700 a baldric of solid gold emblazoned with awesome work . . .

 bears and ramping boars and lions with wild, fiery eyes,

 and wars, routs and battles, massacres, butchered men.

 May the craftsman who forged that masterpiece —

 whose skills could conjure up a belt like that —

 never forge another!

 Heracles knew me at once, at first glance,

 and hailed me with a winging burst of pity:

 ‘Royal son of Laertes, Odysseus famed for exploits,

 luckless man, you too?

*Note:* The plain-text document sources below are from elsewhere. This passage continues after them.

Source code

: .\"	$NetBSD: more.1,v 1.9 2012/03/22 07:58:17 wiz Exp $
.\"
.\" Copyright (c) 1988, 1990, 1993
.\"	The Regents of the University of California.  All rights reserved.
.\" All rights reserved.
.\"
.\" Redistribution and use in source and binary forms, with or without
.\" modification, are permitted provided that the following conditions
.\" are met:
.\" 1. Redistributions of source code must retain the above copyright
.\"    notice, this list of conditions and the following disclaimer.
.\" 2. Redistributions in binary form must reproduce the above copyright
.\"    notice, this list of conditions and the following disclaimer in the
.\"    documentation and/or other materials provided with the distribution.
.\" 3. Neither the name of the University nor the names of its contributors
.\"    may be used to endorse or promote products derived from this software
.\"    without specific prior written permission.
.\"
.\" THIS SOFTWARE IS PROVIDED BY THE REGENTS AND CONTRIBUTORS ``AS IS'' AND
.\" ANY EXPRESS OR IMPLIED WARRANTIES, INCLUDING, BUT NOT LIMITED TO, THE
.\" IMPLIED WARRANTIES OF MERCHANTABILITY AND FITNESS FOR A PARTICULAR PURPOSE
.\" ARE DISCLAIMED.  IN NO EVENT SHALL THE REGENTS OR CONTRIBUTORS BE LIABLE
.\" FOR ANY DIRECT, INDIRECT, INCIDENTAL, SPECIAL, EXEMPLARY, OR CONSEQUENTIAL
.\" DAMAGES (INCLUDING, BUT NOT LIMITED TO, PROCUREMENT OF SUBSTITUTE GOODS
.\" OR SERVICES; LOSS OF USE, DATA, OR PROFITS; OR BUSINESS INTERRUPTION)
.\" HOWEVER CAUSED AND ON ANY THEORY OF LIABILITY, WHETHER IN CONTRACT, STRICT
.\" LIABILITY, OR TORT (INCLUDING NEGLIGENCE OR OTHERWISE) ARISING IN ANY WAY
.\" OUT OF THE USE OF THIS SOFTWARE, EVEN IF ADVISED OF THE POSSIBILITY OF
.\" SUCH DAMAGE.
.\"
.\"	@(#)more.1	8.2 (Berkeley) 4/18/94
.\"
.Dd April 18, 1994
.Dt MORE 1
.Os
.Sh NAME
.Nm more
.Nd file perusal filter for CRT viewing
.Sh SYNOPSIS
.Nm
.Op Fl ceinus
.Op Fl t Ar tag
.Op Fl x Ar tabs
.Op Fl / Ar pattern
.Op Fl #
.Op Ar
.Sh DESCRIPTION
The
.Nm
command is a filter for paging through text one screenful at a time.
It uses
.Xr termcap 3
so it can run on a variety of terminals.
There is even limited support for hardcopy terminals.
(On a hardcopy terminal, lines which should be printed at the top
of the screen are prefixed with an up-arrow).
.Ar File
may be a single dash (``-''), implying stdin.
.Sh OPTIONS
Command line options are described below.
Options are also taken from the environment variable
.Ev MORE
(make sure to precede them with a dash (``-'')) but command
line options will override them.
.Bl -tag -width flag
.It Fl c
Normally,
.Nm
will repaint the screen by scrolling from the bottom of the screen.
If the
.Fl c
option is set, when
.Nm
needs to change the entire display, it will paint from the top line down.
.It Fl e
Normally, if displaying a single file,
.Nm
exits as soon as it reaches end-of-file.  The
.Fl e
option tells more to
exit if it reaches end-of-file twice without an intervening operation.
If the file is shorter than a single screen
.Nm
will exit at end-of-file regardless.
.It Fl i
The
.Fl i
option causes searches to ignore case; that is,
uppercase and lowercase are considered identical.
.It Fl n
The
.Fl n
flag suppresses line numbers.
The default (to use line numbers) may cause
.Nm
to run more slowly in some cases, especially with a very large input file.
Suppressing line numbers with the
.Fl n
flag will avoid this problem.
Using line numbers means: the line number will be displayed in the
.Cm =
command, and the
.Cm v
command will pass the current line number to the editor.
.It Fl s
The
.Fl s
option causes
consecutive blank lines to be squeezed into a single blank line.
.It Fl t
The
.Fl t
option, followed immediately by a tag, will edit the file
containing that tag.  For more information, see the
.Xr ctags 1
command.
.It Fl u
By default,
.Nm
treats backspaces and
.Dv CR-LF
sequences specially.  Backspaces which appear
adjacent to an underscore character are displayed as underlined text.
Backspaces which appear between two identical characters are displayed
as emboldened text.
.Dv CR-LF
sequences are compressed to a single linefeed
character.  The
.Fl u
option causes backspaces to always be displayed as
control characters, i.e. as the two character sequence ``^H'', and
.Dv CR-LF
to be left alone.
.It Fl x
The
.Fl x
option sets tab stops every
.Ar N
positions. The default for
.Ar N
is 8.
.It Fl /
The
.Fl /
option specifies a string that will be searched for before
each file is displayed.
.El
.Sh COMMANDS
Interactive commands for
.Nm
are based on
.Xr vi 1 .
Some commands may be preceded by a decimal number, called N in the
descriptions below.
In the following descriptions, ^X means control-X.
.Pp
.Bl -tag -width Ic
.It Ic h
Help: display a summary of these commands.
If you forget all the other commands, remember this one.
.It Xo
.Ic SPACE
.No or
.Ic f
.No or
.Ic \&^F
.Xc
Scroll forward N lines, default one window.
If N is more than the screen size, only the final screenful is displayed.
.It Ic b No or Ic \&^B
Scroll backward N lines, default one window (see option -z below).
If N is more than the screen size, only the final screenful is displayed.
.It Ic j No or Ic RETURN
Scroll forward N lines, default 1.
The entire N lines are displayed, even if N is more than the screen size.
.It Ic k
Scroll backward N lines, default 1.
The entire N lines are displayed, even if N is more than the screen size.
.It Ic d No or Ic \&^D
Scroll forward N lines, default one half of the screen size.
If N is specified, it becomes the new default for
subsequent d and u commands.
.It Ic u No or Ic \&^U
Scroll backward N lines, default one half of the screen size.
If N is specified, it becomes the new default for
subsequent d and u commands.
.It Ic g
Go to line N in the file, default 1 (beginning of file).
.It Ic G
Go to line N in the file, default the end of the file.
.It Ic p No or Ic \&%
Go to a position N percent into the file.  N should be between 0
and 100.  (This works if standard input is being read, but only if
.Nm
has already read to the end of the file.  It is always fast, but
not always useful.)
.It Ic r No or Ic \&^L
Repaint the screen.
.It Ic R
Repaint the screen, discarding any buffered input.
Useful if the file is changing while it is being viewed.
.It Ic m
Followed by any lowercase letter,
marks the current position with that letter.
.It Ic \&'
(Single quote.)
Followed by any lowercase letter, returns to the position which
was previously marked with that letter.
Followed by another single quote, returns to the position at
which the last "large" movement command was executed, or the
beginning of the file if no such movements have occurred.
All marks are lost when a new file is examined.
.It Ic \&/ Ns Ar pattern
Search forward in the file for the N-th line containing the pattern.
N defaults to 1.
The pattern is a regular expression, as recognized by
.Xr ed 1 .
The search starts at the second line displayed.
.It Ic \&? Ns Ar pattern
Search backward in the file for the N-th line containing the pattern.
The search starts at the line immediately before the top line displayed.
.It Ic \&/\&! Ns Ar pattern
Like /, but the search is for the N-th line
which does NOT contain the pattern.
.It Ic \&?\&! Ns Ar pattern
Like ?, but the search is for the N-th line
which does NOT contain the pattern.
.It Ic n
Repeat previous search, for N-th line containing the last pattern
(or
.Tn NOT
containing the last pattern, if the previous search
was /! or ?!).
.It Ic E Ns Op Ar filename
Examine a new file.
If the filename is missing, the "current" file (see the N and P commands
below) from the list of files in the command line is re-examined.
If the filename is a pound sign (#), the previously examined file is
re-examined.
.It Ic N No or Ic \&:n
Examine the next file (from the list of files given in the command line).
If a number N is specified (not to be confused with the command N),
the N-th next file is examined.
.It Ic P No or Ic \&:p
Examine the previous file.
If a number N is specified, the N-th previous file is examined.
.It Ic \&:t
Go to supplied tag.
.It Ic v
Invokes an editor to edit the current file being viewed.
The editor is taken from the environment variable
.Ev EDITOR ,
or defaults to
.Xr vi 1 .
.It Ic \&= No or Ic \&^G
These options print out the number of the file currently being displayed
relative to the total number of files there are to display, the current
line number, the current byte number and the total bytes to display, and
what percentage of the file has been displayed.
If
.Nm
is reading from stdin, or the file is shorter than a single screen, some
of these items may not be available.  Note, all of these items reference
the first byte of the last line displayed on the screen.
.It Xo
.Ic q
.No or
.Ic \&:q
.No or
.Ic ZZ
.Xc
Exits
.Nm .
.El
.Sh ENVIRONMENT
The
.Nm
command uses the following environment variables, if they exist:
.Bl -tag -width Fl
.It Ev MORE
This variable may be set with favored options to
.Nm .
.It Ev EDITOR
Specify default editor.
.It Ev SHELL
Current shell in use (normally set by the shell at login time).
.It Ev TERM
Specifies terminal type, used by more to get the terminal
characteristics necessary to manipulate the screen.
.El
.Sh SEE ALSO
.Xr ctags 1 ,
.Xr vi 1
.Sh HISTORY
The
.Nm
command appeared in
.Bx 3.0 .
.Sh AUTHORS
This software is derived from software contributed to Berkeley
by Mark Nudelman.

Braving out a fate as harsh

710 as the fate I bore, alive in the light of day?

 Son of Zeus that I was, my torments never ended,

 forced to slave for a man not half the man I was:

 he saddled me with the worst heartbreaking labors.

 Why, he sent me down here once, to retrieve the hound

 that guards the dead —no harder task for me, he thought —

 but I dragged the great beast up from the underworld to earth

 and Hermes and gleaming-eyed Athena blazed the way!’

   With that he turned and back he went to the House of Death

 but I held fast in place, hoping that others might still come,

720 shades of famous heroes, men who died in the old days

 and ghosts of an even older age I longed to see,

 Theseus and Pirithous, the gods’ own radiant sons.

723 But before I could, the dead came surging round me,

 hordes of them, thousands raising unearthly cries,

 and blanching terror gripped me —panicked now

 that Queen Persephone might send up from Death

726 some monstrous head, some Gorgon’s staring face!

 I rushed back to my ship, commanded all hands

 to take to the decks and cast off cables quickly.

 They swung aboard at once, they sat to the oars in ranks

730 and a strong tide of the Ocean River swept her on downstream,

 sped by our rowing first, then by a fresh fair wind.”